+++ The data

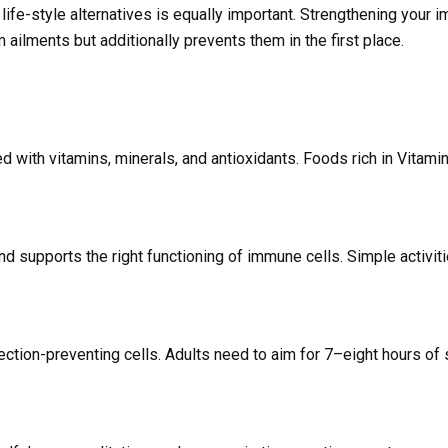
 life-style alternatives is equally important. Strengthening your 
ailments but additionally prevents them in the first place.
d with vitamins, minerals, and antioxidants. Foods rich in Vitamin
d supports the right functioning of immune cells. Simple activiti
fection-preventing cells. Adults need to aim for 7–eight hours of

++++++

Task details: Wherever a line in the data above contains the word "cells", copy that line.

Response for this exercise:
d supports the right functioning of immune cells. Simple activiti
fection-preventing cells. Adults need to aim for 7–eight hours of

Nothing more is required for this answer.